Good news for landlords or those who rent out homes, apartments, condos or townhouses. The Internal Revenue Service recently issued Revenue Procedure 2019-38 that has a safe harbor allowing certain interests in rental real estate, including interests in mixed-use property, to be treated as a trade or business for purposes of the qualified business income deduction under section 199A of the Internal Revenue Code (section 199A deduction).
If the safe harbor requirements are met in their entirety, an interest in rental real estate will be treated as a single trade or business for purposes of the section 199A deduction, the IRS explained in a news release.
However, if an interest in real estate fails to satisfy all the requirements of the safe harbor, it may still be treated as a trade or business for purposes of the section 199A deduction if it otherwise meets the definition of a trade or business in the Section 199A regulations.

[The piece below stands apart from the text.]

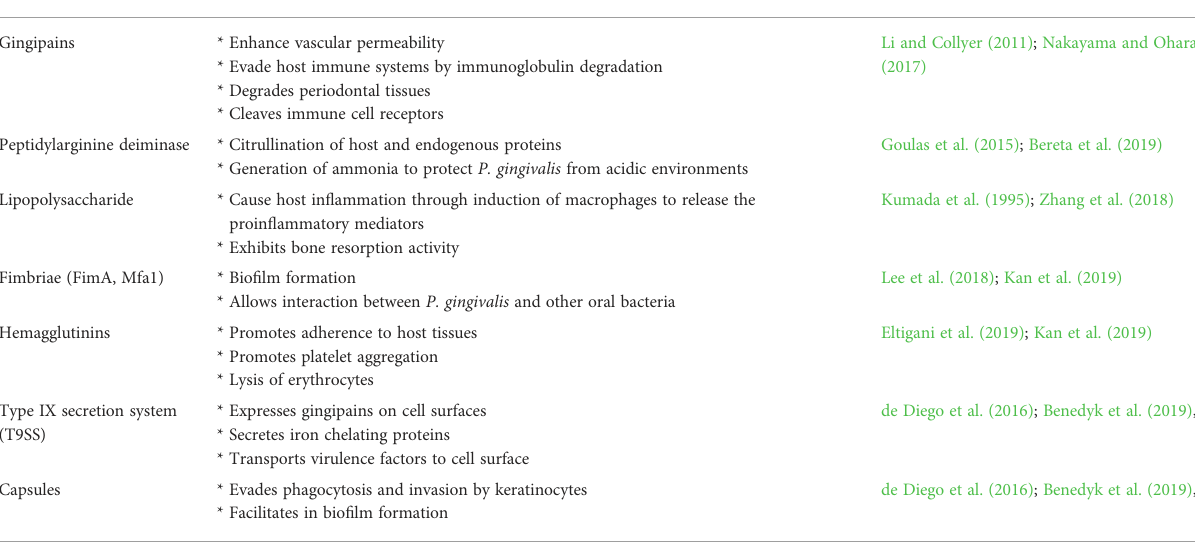
TABLE 1 Virulence factors present in P. gingivalis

This safe harbor is available for taxpayers who want to claim the section 199A deduction with respect to a “rental real estate enterprise.” Solely for purposes of this safe harbor, a rental real estate enterprise is defined as an interest in real property held to generate rental or lease income, according to the IRS.

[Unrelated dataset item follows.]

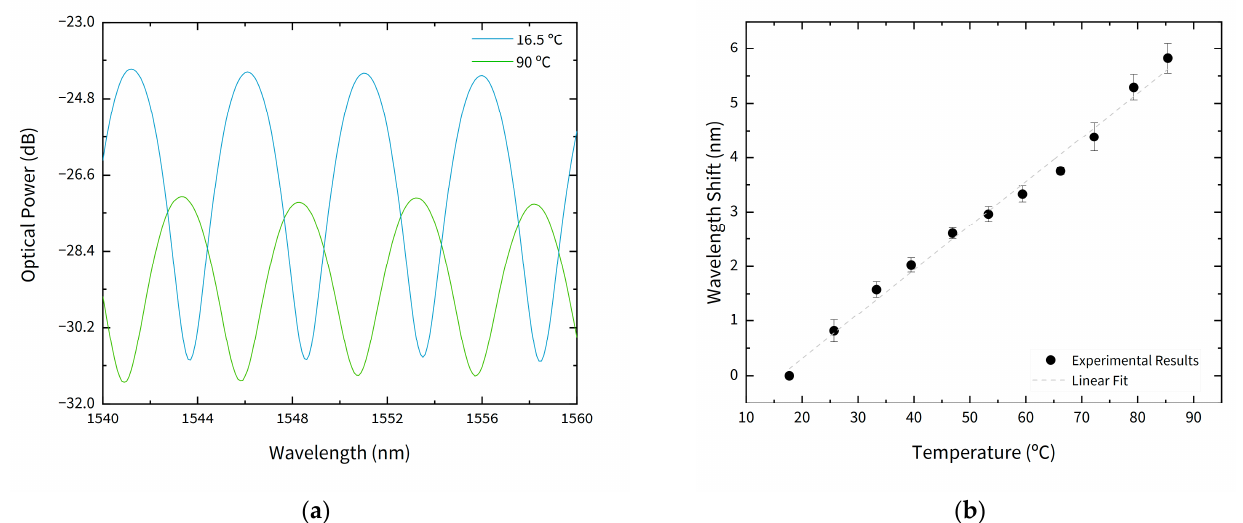
Figure 10. Temperature response of the sensor, for temperatures between 16 °C and 90 °C: ( a ) reflected spectrum for 16.5 °C and 90 °C; ( b ) wavelength shift with temperature.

That explained, it may consist of an interest in a single property or interests in multiple properties. The taxpayer or a relevant passthrough entity (RPE) relying on this revenue procedure must hold each interest directly or through an entity disregarded as an entity separate from its owner. For example, as a limited liability company with a single member.

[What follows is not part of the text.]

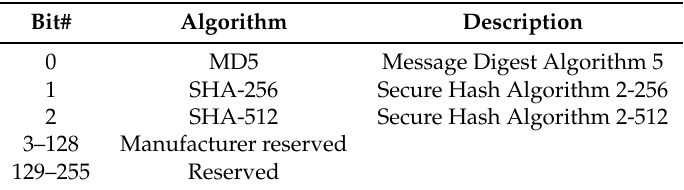
Table 3. IEEE 1451.0 security TEDS used hashing algorithm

The following requirements must be met by taxpayers or RPEs to qualify for this safe harbor:
- Separate books and records are maintained to reflect income and expenses for each rental real estate enterprise.
- For rental real estate enterprises that have been in existence less than four years, 250 or more hours of rental services are performed per year. For other rental real estate enterprises, 250 or more hours of rental services are performed in at least three of the past five years.
- The taxpayer maintains contemporaneous records, including time reports, logs, or similar documents, regarding the following: hours of all services performed; description of all services performed; dates on which such services were performed; and who performed the services.
- The taxpayer or RPE attaches a statement to the return filed for the tax year(s) the safe harbor is relied on.